(Foto: EFE/Captura de pantalla).
(Foto: EFE/Captura de pantalla).
Editorial El Comercio

Que en buena parte de la izquierda peruana existe un doble rasero para medir las dictaduras es un dato bien conocido. Si las encabeza o encabezó un tirano que consideran ‘de derecha’ –Pinochet o Fujimori–, no dudan en condenar sus atropellos y solidarizarse con las víctimas. Pero si la satrapía está en sintonía con sus preferencias ideológicas –como sucede con la que existe hace más de medio siglo en Cuba o la que padece actualmente Venezuela– se llenan de excusas para justificarla.

La ex candidata presidencial del Frente Amplio Verónika Mendoza dio muestras de ello durante la campaña del año pasado, al ensayar sistemáticamente contorsiones retóricas para no condenar al chavismo (“no es una dictadura porque no hubo golpe de Estado” y otras fórmulas por el estilo). Y no menos propensos a la generación de coartadas fueron los congresistas y otros dirigentes de esa opción política, por ejemplo, cuando murió Fidel Castro. (No estuvo “libre de controversias políticas”, fue todo lo que se atrevieron a decir sobre ese sanguinario dictador en la carta de condolencias que dirigieron al embajador cubano).

Lo que hasta hace poco podía considerarse ambigüedad o silencio cómplice, sin embargo, ahora, por boca del congresista Manuel Dammert, se ha transformado en un abierto ejercicio de nostalgia estalinista. Antes de ayer, efectivamente, el integrante del bloque parlamentario identificado como Nuevo Perú emitió un pronunciamiento sobre la situación que vive Venezuela en estos días que parece arrancado de una página del “Pravda” de los años cuarenta, o de algún comunicado retocado por la Stasi (el órgano de inteligencia de la antigua Alemania Oriental) antes de que los ladrillos del Muro de Berlín le cayeran en la cabeza.

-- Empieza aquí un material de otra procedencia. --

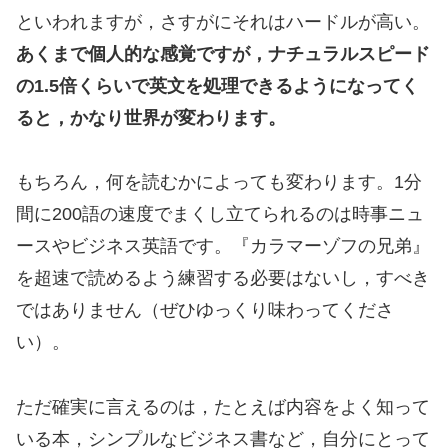
といわれますが，さすがにそれはハードルが高い。
あくまで個人的な感覚ですが，ナチュラルスピード
の1.5倍くらいで英文を処理できるようになってく
ると，かなり世界が変わります。
もちろん，何を読むかによっても変わります。1分
間に200語の速度でまくし立てられるのは時事ニュ
ースやビジネス英語です。『カラマーゾフの兄弟』
を超速で読めるよう練習する必要はないし，すべき
ではありません（ぜひゆっくり味わってくださ
い）。
ただ確実に言えるのは，たとえば内容をよく知って
いる本，シンプルなビジネス書など，自分にとって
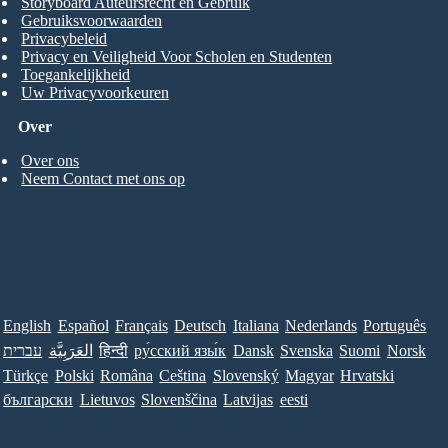
Storyboard Auteursrecht en Gebruik
Gebruiksvoorwaarden
Privacybeleid
Privacy en Veiligheid Voor Scholen en Studenten
Toegankelijkheid
Uw Privacyvoorkeuren
Over
Over ons
Neem Contact met ons op
English
Español
Français
Deutsch
Italiana
Nederlands
Português
עברית
العَرَبِيَّة
हिन्दी
ру́сский язы́к
Dansk
Svenska
Suomi
Norsk
Türkçe
Polski
Româna
Ceština
Slovenský
Magyar
Hrvatski
български
Lietuvos
Slovenščina
Latvijas
eesti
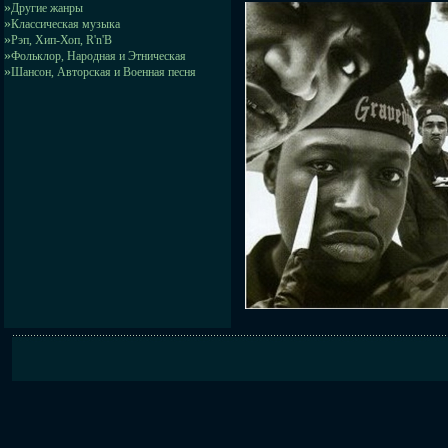
»
Другие жанры
»
Классическая музыка
»
Рэп, Хип-Хоп, R'n'B
»
Фольклор, Народная и Этническая
»
Шансон, Авторская и Военная песня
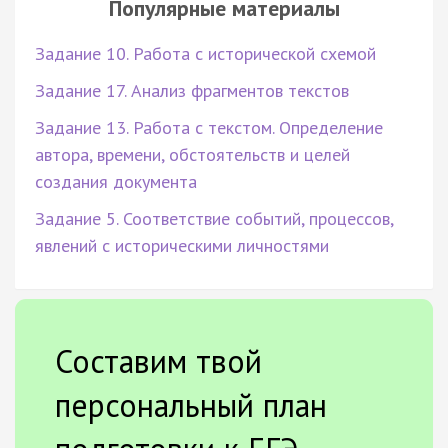
Популярные материалы
Задание 10. Работа с исторической схемой
Задание 17. Анализ фрагментов текстов
Задание 13. Работа с текстом. Определение
автора, времени, обстоятельств и целей
создания документа
Задание 5. Соответствие событий, процессов,
явлений с историческими личностями
Составим твой
персональный план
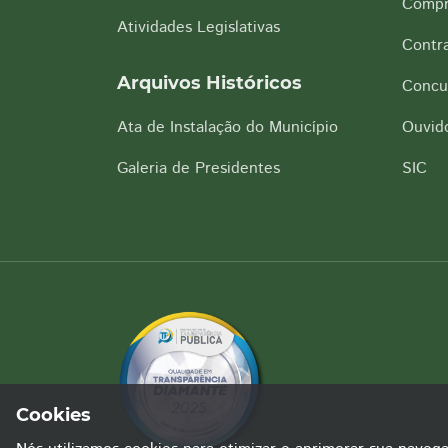
Compr
Atividades Legislativas
Contra
Arquivos Históricos
Concu
Ata de Instalação do Município
Ouvido
Galeria de Presidentes
SIC
Cookies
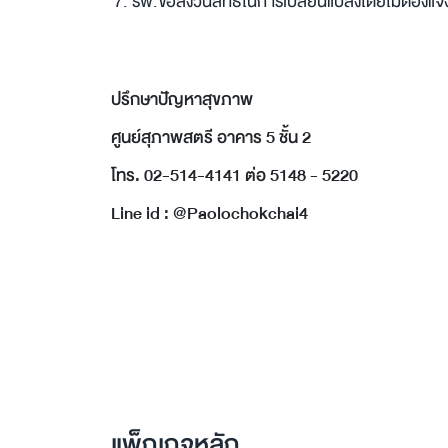
7. รพ.ขอสงวนสิทธิ์ในการเปลี่ยนแปลงโดยไม่ต้องแจ้
ปรึกษาปัญหาสุขภาพ
ศูนย์สุภาพสตรี อาคาร 5 ชั้น 2
โทร. 02-514-4141 ต่อ 5148 - 5220
Line id : @Paolochokchai4
แพ็กเกจหลัก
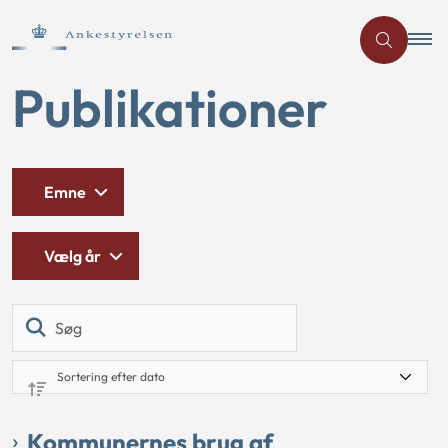
Publikationer
Emne
Vælg år
Søg
Kommunernes brug af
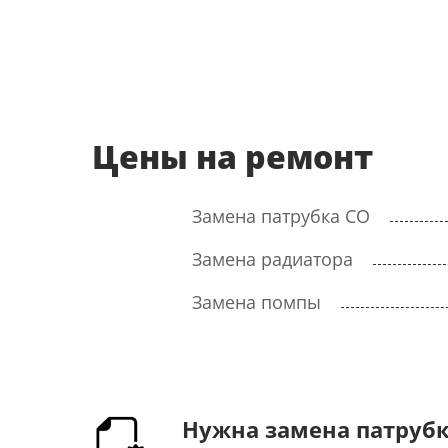
Цены на ремонт
Замена патрубка СО
Замена радиатора
Замена помпы
Нужна замена патрубков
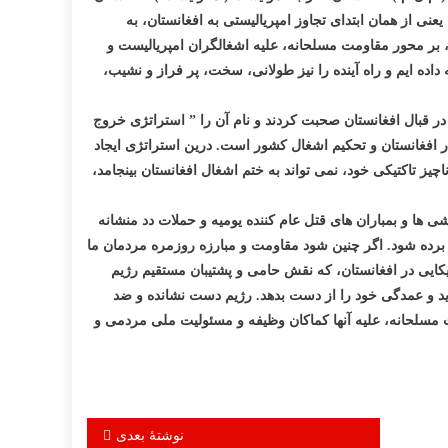
 از همان ابتدای تجاوز امپریالیستی به افغانستان، به
بر محور مقاومت مسلحانه، علیه اشغالگران امپریالیست و
اده ایم و راه آینده را نیز طولانی، سخت، پر فراز و نشیب،
در قبال افغانستان صحبت کردند و نام آن را ” استراتژی خروج
در افغانستان و تحکیم اشغال کشور است. درین استراتژی ایجاد
ز تاکتیکی خود، نمی تواند به ختم اشغال افغانستان بینجامد،
انه تلاشی ها و بمباران های قتل عام کننده یومیه و حملات دد منشانه
رده شود. اگر چنین شود مقاومت و مبارزه روزمره مردمان ما
یکایی در افغانستان، که نقش حامی و پشتیبان مستقیم رژیم
ماید و عمدگی خود را از دست بدهد. رژیم دست نشانده و ضد
مسلحانه، علیه آنها کماکان وظیفه و مسئولیت ملی مردمی و
نوشتهٔ بعدی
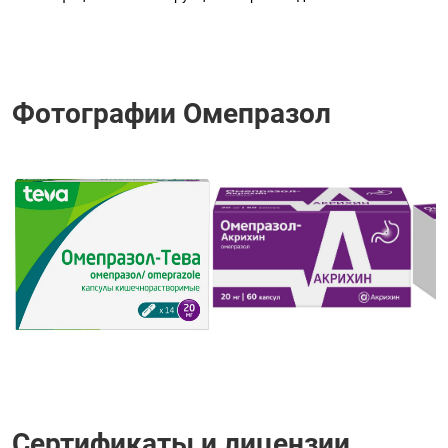
Фотографии Омепразол
Сертификаты и лицензии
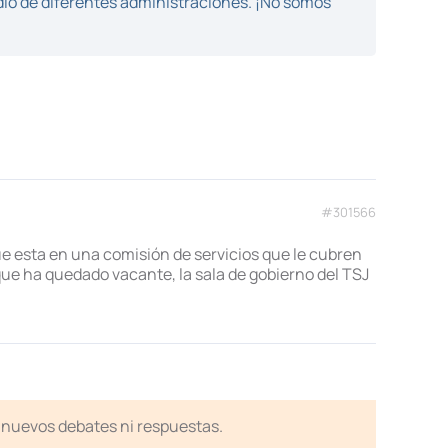
dio de diferentes administraciones. ¡No somos
#301566
ue esta en una comisión de servicios que le cubren
que ha quedado vacante, la sala de gobierno del TSJ
en nuevos debates ni respuestas.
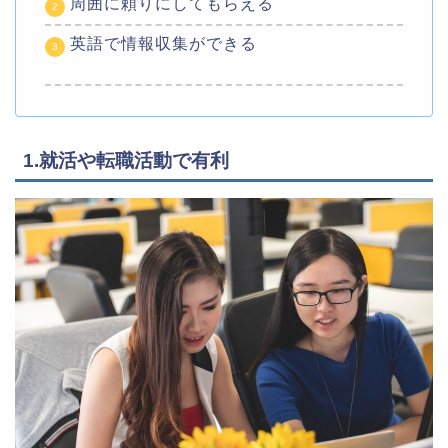
周囲に頼りにしてもらえる
英語で情報収集ができる
1.就活や転職活動で有利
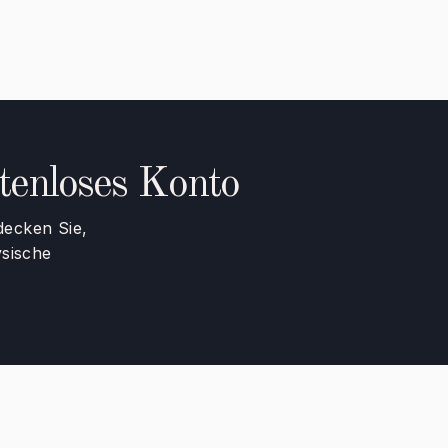
stenloses Konto
decken Sie,
ysische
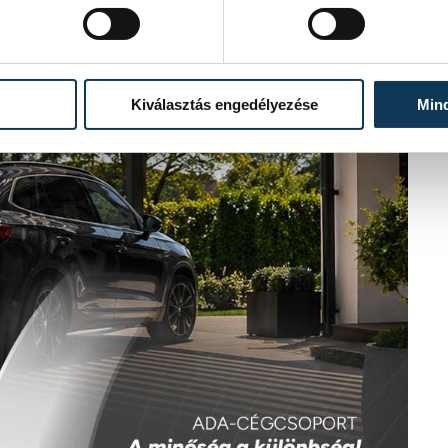
Kiválasztás engedélyezése
Min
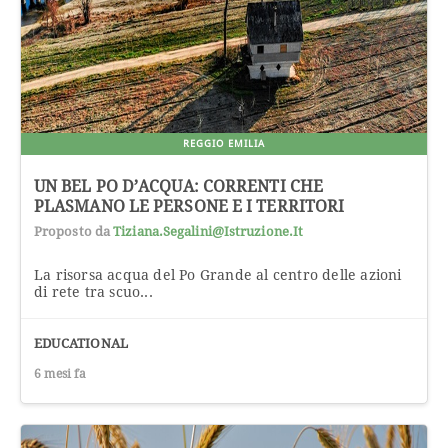
REGGIO EMILIA
UN BEL PO D’ACQUA: CORRENTI CHE
PLASMANO LE PERSONE E I TERRITORI
Proposto da
Tiziana.segalini@istruzione.it
La risorsa acqua del Po Grande al centro delle azioni
di rete tra scuo...
EDUCATIONAL
6 mesi fa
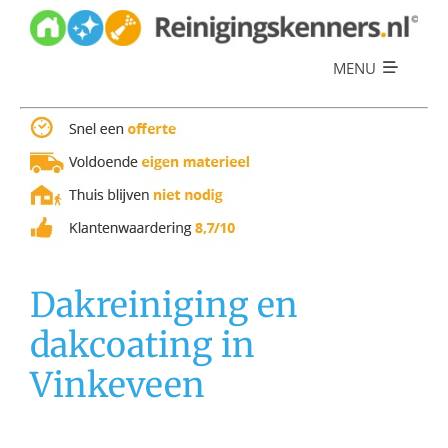
Skip
to
content
MENU
Diensten
Referenties
Over ons
Offerte
Dakreiniging en
dakcoating in
Vinkeveen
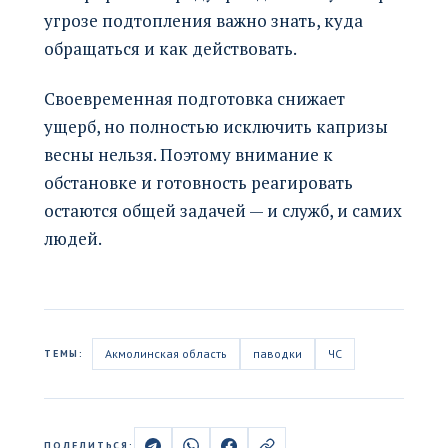
угрозе подтопления важно знать, куда
обращаться и как действовать.
Своевременная подготовка снижает
ущерб, но полностью исключить капризы
весны нельзя. Поэтому внимание к
обстановке и готовность реагировать
остаются общей задачей — и служб, и самих
людей.
Акмолинская область
паводки
ЧС
ТЕМЫ:
ПОДЕЛИТЬСЯ:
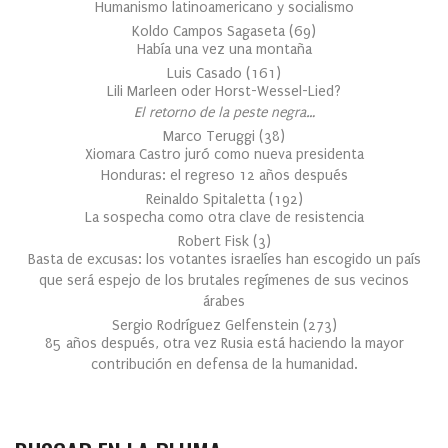
Humanismo latinoamericano y socialismo
Koldo Campos Sagaseta
(
69
)
Había una vez una montaña
Luis Casado
(
161
)
Lili Marleen oder Horst-Wessel-Lied?
El retorno de la peste negra…
Marco Teruggi
(
38
)
Xiomara Castro juró como nueva presidenta
Honduras: el regreso 12 años después
Reinaldo Spitaletta
(
192
)
La sospecha como otra clave de resistencia
Robert Fisk
(
3
)
Basta de excusas: los votantes israelíes han escogido un país
que será espejo de los brutales regímenes de sus vecinos
árabes
Sergio Rodríguez Gelfenstein
(
273
)
85 años después, otra vez Rusia está haciendo la mayor
contribución en defensa de la humanidad.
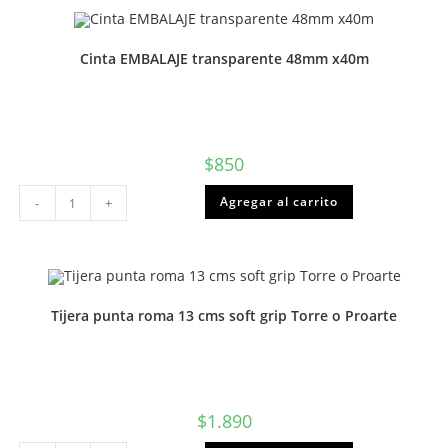
1.0mm
BIC
cantidad
Cinta EMBALAJE transparente 48mm x40m
$
850
Cinta
Agregar al carrito
-
+
EMBALAJE
transparente
48mm
x40m
cantidad
Tijera punta roma 13 cms soft grip Torre o Proarte
$
1.890
Tijera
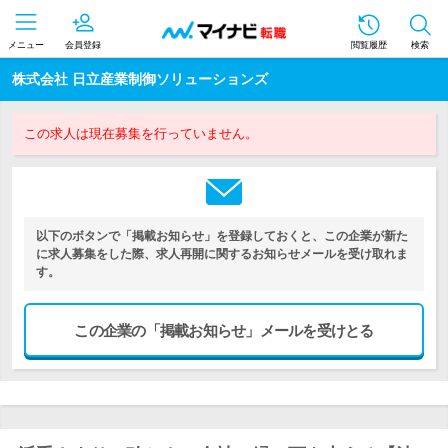
メニュー
会員登録
閲覧履歴
検索
株式会社 日立産業制御ソリューションズ
この求人は現在募集を行っていません。
以下のボタンで「掲載お知らせ」を登録しておくと、この企業が新た
に求人募集をした際、求人再開に関するお知らせメールを受け取れま
す。
この企業の「掲載お知らせ」メールを受けとる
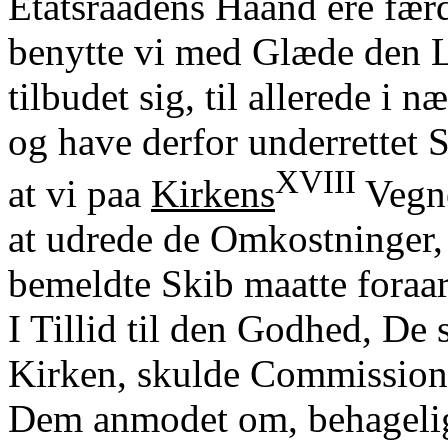
Etatsraadens Haand ere fær
benytte vi med Glæde den Le
tilbudet sig, til allerede i n
og have derfor underrettet
XVIII
at vi paa
Kirkens
Vegne
at udrede de Omkostninger,
bemeldte Skib maatte foraar
I Tillid til den Godhed, De 
Kirken, skulde Commissionen
Dem anmodet om, behageligen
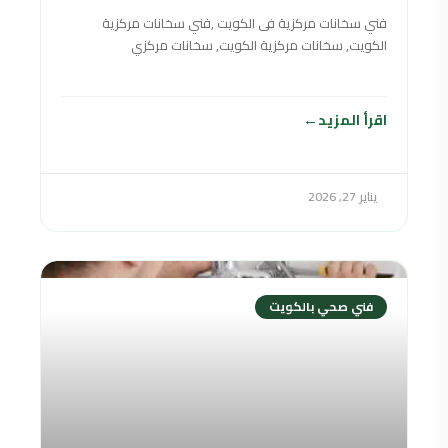
فني سخانات مركزية فى الكويت ,فني سخانات مركزية
الكويت, سخانات مركزية الكويت, سخانات مركزي
الكويت,سخان مركزي الكويت,السخانات المركزية الكويت
,سخانات مركزي في
اقرأ المزيد
يناير 27, 2026
فني صحي بالكويت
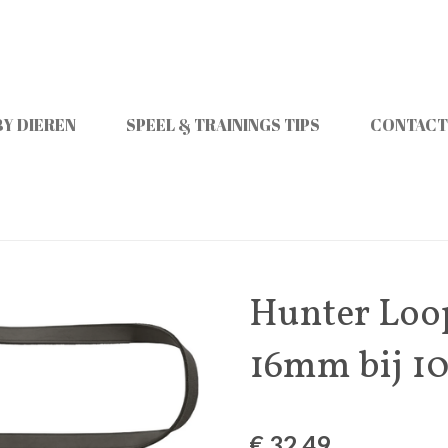
Y DIEREN
SPEEL & TRAININGS TIPS
CONTACT
Hunter Loop
16mm bij 1
€ 32,49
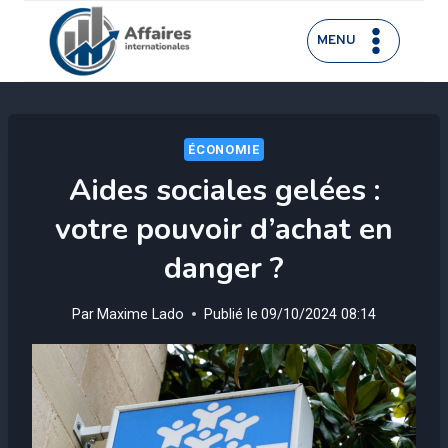
Aller
au
MENU
contenu
ÉCONOMIE
Aides sociales gelées :
votre pouvoir d’achat en
danger ?
Par
Maxime Lado
Publié le
09/10/2024 08:14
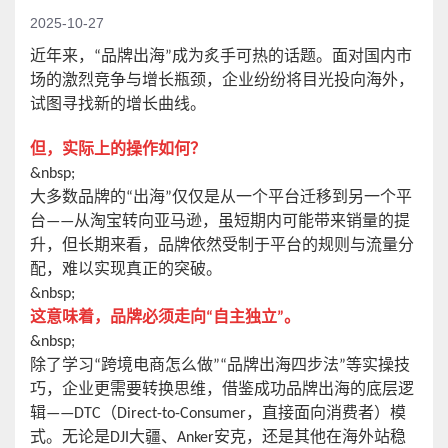
2025-10-27
近年来，
“品牌出海”成为炙手可热的话题。面对国内市
场的激烈竞争与增长瓶颈，企业纷纷将目光投向海外，
试图寻找新的增长曲线。
但，实际上的操作如何？
&nbsp;
大多数品牌的
“出海”仅仅是从一个平台迁移到另一个平
台——从淘宝转向亚马逊，虽短期内可能带来销量的提
升，但长期来看，品牌依然受制于平台的规则与流量分
配，难以实现真正的突破。
&nbsp;
这意味着，品牌必须走向
“自主独立”。
&nbsp;
除了学习
“跨境电商怎么做”“品牌出海四步法”等实操技
巧，企业更需要转换思维，借鉴成功品牌出海的底层逻
辑——DTC（Direct-to-Consumer，直接面向消费者）模
式。无论是DJI大疆、Anker安克，还是其他在海外站稳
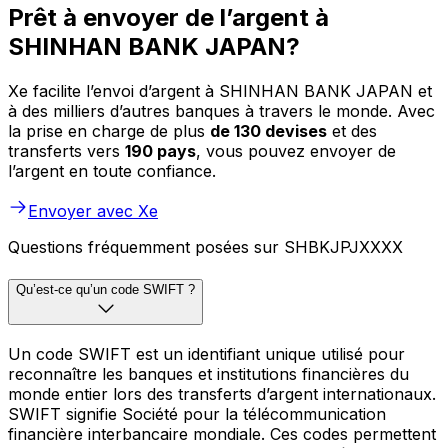
Prêt à envoyer de l’argent à
SHINHAN BANK JAPAN?
Xe facilite l’envoi d’argent à SHINHAN BANK JAPAN et
à des milliers d’autres banques à travers le monde. Avec
la prise en charge de plus
de 130 devises
et des
transferts vers
190 pays
, vous pouvez envoyer de
l’argent en toute confiance.
Envoyer avec Xe
Questions fréquemment posées sur SHBKJPJXXXX
Qu’est-ce qu’un code SWIFT ?
Un code SWIFT est un identifiant unique utilisé pour
reconnaître les banques et institutions financières du
monde entier lors des transferts d’argent internationaux.
SWIFT signifie Société pour la télécommunication
financière interbancaire mondiale. Ces codes permettent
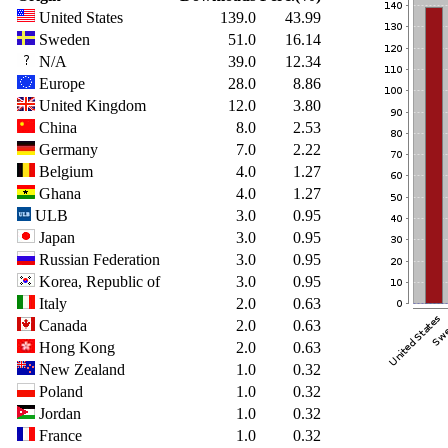
United States
139.0
43.99
Sweden
51.0
16.14
N/A
39.0
12.34
Europe
28.0
8.86
United Kingdom
12.0
3.80
China
8.0
2.53
Germany
7.0
2.22
Belgium
4.0
1.27
Ghana
4.0
1.27
ULB
3.0
0.95
Japan
3.0
0.95
Russian Federation
3.0
0.95
Korea, Republic of
3.0
0.95
Italy
2.0
0.63
Canada
2.0
0.63
Hong Kong
2.0
0.63
New Zealand
1.0
0.32
Poland
1.0
0.32
Jordan
1.0
0.32
France
1.0
0.32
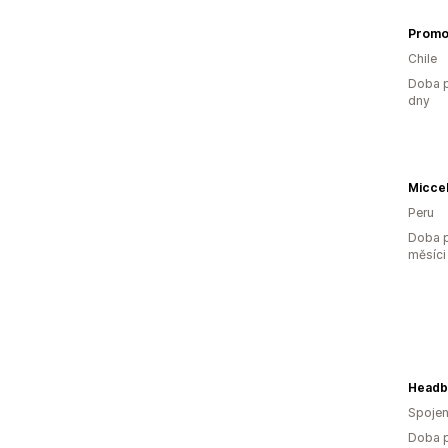
Prom
Chile
Doba p
dny
Miccel
Peru
Doba p
měsíci
Spojen
Doba p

Como se sabe, el régimen de Maduro, que hace años encierra y tortura opositores, agrede a la prensa independiente y viola constantemente su propio orden constitucional, ha realizado en estos días una parodia de elecciones para una Asamblea Constituyente irregularmente convocadas y que no tienen otro propósito que neutralizar el poder legítimamente obtenido en las urnas por la mayoría opositora de la actual Asamblea Nacional (el Congreso de ese país). Y por ello enfrenta desde hace meses una protesta que ya ha cobrado más de 120 vidas.

Como para celebrar la ocasión, además, ha vuelto a apresar a Leopoldo López y Antonio Ledezma (líderes de la resistencia que ya estaban con prisión domiciliaria) so pretexto de un presunto “plan de fuga” y los ha conducido a un paradero desconocido.

Pues bien, con semejante evidencia de abusos y violaciones de derechos humanos delante de los ojos, el legislador Dammert ha proclamado en su pronunciamiento que la mojiganga electoral del último domingo en Venezuela (con datos de participación manipulados, según la propia empresa que suministró la tecnología para la votación) ha sido “una jornada en la epopeya democrática de un pueblo por su libertad, la soberanía y la paz”, y ha responsabilizado de la violencia desatada en las calles al “terrorismo fascista que […] promueve saqueos y realiza boicot económico para trastocar la vida cotidiana” y provocar así una respuesta de las Fuerzas Armadas bolivarianas “para justificar la invasión militar yanqui”. Todo esto matizado, por lo demás, con referencias a los ‘corifeos’ de tales intereses “que usurpan la Secretaría General de la OEA” y acusaciones sobre “las maniobras injerencistas, imperialistas de Trump y sus lacayos”.

Una auténtica defensa, en suma, del último episodio de la supresión del Estado de derecho en Venezuela, fraseada en una retórica que evoca los días más duros de la guerra fría y que define inequívocamente el perfil político del congresista Dammert… Pero no solo el suyo.

La pieza estalinista, seamos claros, compromete también a los otros integrantes de su bloque parlamentario y a sus eventuales candidatos a cualquier posición de gobierno, que no han sabido o querido deslindar con ella, y por eso tendrán ahora que hacerse cargo de la contradicción que supone bregar por un supuesto nuevo Perú con un discurso tan viejo y autoritario.